REVIVING PENICILLIN G MANUFACTURING IN INDIA

TAG: GS 3:  SCIENCE AND TECHNOLOGY

THE CONTEXT: After a hiatus of three decades, India is set to resume the manufacturing of Penicillin G, a crucial antibiotic ingredient.

EXPLANATION:

  • This significant development is attributed to the government’s Production Linked Incentive (PLI) scheme, launched during the pandemic to boost domestic manufacturing.
  • The decision comes with its share of historical challenges and the evolving landscape of pharmaceutical production in India.

Why Did Penicillin Manufacturing Halt in the 90s?

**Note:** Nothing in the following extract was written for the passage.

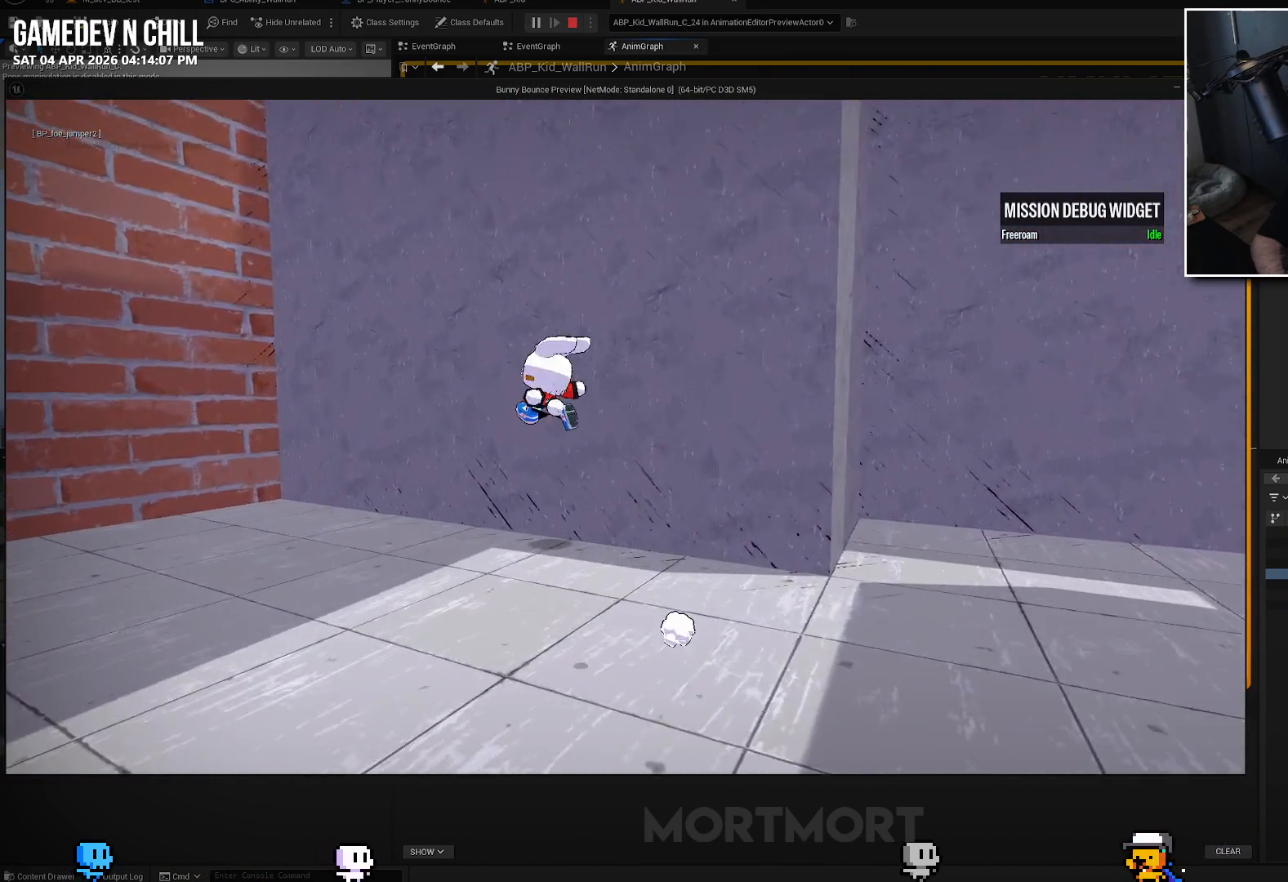
{"buttons": ["A"], "left_stick": "left", "right_stick": "center", "events": [[367, "left_stick", "left"], [484, "A", "down"]]}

  • Penicillin G, just like many other active pharmaceutical ingredients (APIs) that India manufactured, was phased out of production because of subsidy-driven cheaper Chinese products flooding the market.
  • The last plant to stop production of the antibiotic was of Torrent Pharma in Ahmedabad.
  • There were at least five companies, including Torrent, which manufactured Penicillin G in the country in the 90s. But the prices of the Chinese products were so low that the Indian manufacturers went out of business.
  • There were nearly 2,000 API manufacturers in India in the early 90s. But there were nearly 10,000 units that manufactured formulations.
  • And, for them, the cheaper Chinese products made more sense, especially at a time when the country’s economy was opening up and customs rules were relaxed.
  • The Drug Prices Control Order — which capped prices of essential medicines — also ensured that more companies went for cheaper imported products.”
  • Citing the example of paracetamol, India used to sell it for around Rs 800 per kg at the time, but China brought the prices down to nearly Rs 400 per kg, making it unviable for Indian manufacturers.
  • The production of Penicillin will be restarted by mid-2024 by Hyderabad-based Aurobindo pharma.

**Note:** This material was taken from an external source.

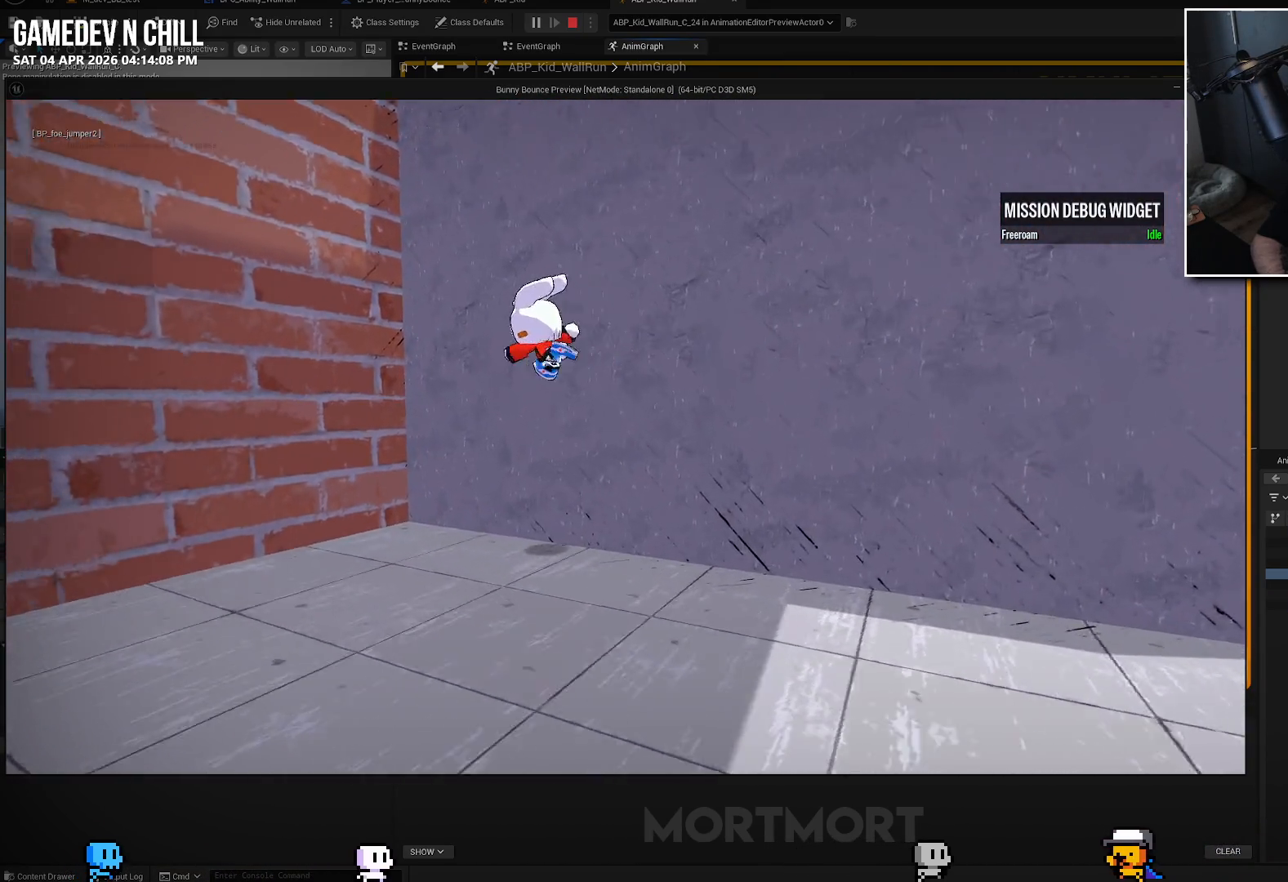
{"buttons": ["A"], "left_stick": "down-left", "right_stick": "center", "events": [[17, "left_stick", "down-left"]]}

Resumption Efforts and PLI Scheme:

  • The government’s Production Linked Incentive Scheme, initiated during the pandemic, played a pivotal role in reinvigorating domestic manufacturing.
  • The scheme provides incentives to companies based on incremental sales, aiming to reduce reliance on imports and enhance self-sufficiency.
  • The revival of Penicillin G manufacturing will be spearheaded by Aurobindo Pharma, based in Hyderabad, with production slated to commence by mid-2024.

Structure of the PLI Scheme:

  • Support Mechanism: The PLI scheme provides support in the form of incentives, with a 20% support for the first four years, 15% for the fifth year, and 5% for the sixth year on eligible sales of fermentation-based bulk drugs like antibiotics, enzymes, and hormones.
  • Incentives for Chemically Synthesized Drugs: For chemically synthesized drugs, the incentive rate is 10% for six years on eligible sales.
  • Over the next five years, the PLI scheme is projected to lead to a total production value of approximately INR 10.5 lakh crore.
  • More than 60% of this production is expected to be exported.
  • Additionally, the scheme aims to attract additional investment of INR 11,000 crore.

Penicillin:

  • Penicillin is one of the most commonly used antibiotics globally.
  • It has a wide range of clinical indications.
  • Penicillin is effective against many different infections involving gram-positive cocci, gram-positive rods (e.g., Listeria), most anaerobes, and gram-negative cocci (e.g., Neisseria).
  • Importantly, certain bacterial species have obtained penicillin resistance, including enterococci.
  • Enterococci infections now receive treatment with a combination of penicillin and streptomycin or gentamicin.
  • Certain gram-negative rods are also resistant to penicillin due to penicillin’s poor ability to penetrate the porin channel.
  • However, later generations of broad-spectrum penicillins are effective against gram-negative rods.